Семен Григорьевич презрительно щелкнул по крышке пальцем, будто всю жизнь только и питался фигурным шоколадом.
— Мы сначала цветов хотели купить, да нигде не нашли: не сезон…
— Цветы! — фыркнул Семен Григорьевич. — Что я, барышня какая, чтобы цветочки нюхать?! Вижу, недобираешь ты в этом вопросе, Коля!
— Недобираю… — признался Коля Савин. — Нас этому никто не учил. В ремесленном много наук проходили— и математику и технологию металлов, а какой подарок больному мастеру принести — про это не говорили… — Коля помолчал и спросил на будущее: — А что в таких случаях лучше всего приносить?
— А я почем знаю? — отмахнулся Семен Григорьевич. — Если б я дарил, так знал бы, а сейчас и голову ломать не стану!
— Как же теперь быть? — вслух подумал озабоченный Коля Савин. — Не нести же конфеты назад, меня ребята засмеют!
— Назад нести негоже, — согласился Семен Григорьевич и добавил доверительно: — А мы вот как сделаем: попросим Захаровну вскипятить чайку да все втроем и навалимся на шоколадные. Авось изжога тогда оробеет!
Екатерина Захаровна ушла на кухню, и через минуту там басом загудел работящий примус. Семен Григорьевич любующимися отцовскими глазами оглядел ладную фигуру Коли Савина и сказал растроганно:
— Молодец, что пришел, молодец!
— Мы с ребятами собирались еще позавчера проведать вас, да побоялись…
— Уж не меня ли? — удивился Семен Григорьевич и невесело пошутил: — Неужто я для вас такой страшный стал?
— Что вы, Семен Григорьевич! И не стыдно вам? Все ребята вас любят… как и раньше. Мы потому не шли, думали застать здесь…

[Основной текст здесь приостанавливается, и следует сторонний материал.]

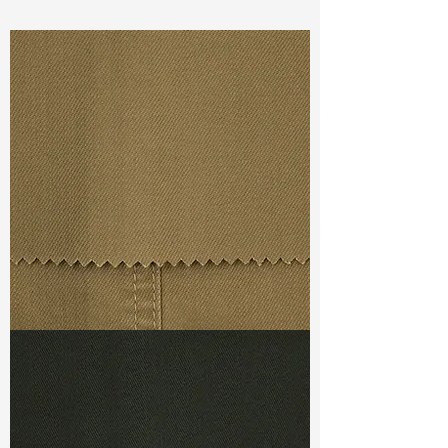
Const :
Dyed Sateen
Width:
59”/60”
Weight :
6.30oz
Finishing :
Washed Tencel
Ref
: FR1800436A162514
TF#79367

Коля Савин запнулся, не желая произносить ненавистное Кирюшкино имя. Семен Григорьевич понял его и сочувственно кашлянул.
— Та-ак… — раздумчиво сказал он. — А нынче что ж не побоялся ты с ним встретиться?

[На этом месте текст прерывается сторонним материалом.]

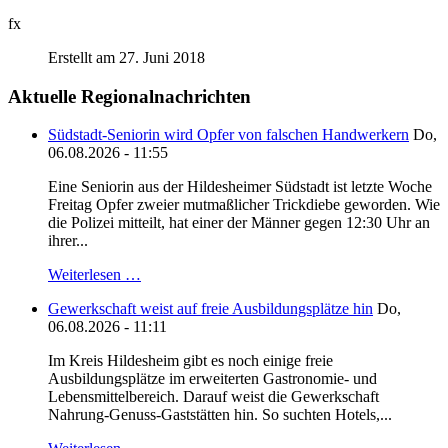
fx
Erstellt am 27. Juni 2018
Aktuelle Regionalnachrichten
Südstadt-Seniorin wird Opfer von falschen Handwerkern
Do,
06.08.2026 - 11:55
Eine Seniorin aus der Hildesheimer Südstadt ist letzte Woche
Freitag Opfer zweier mutmaßlicher Trickdiebe geworden. Wie
die Polizei mitteilt, hat einer der Männer gegen 12:30 Uhr an
ihrer...
Weiterlesen …
Gewerkschaft weist auf freie Ausbildungsplätze hin
Do,
06.08.2026 - 11:11
Im Kreis Hildesheim gibt es noch einige freie
Ausbildungsplätze im erweiterten Gastronomie- und
Lebensmittelbereich. Darauf weist die Gewerkschaft
Nahrung-Genuss-Gaststätten hin. So suchten Hotels,...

— Прояснилось кое-что. Попытались мы сегодня узнать у него про ваше здоровье, а он и говорит… В общем, догадались мы, что он к вам и носа не кажет.
— Что же Кирюшка молвил? Что?
Семен Григорьевич даже с кровати вскочил — так не терпелось ему поскорее узнать, почему Кирюшка отплатил черной неблагодарностью за все его заботы о нем.
Коля Савин замялся. Он давно уже чувствовал себя не в своей тарелке, а теперь совсем запутался. Говорить о Кирюшке хорошее Коля никак не мог, так как знал о нем одно лишь плохое; ругать же его при Семене Григорьевиче не хотелось, чтобы мастер не подумал, будто он сводит с Кирюшкой счеты.
— Руби сплеча, Никола! — приказал Семен Григорьевич. — Узнавать — так уж всю правду.
— Мне его слова и повторять-то неохота… В общем, распространялся он в том плане, что болезнь у вас дипломатическая, чтобы не отвечать за его работу, если он не управится с тремя станками…
Семен Григорьевич даже охнул, заслышав такое.
— И язык у него не отсох?
— Не отсох… — виновато ответил Коля Савин.
Семен Григорьевич опустил голову и закручинился.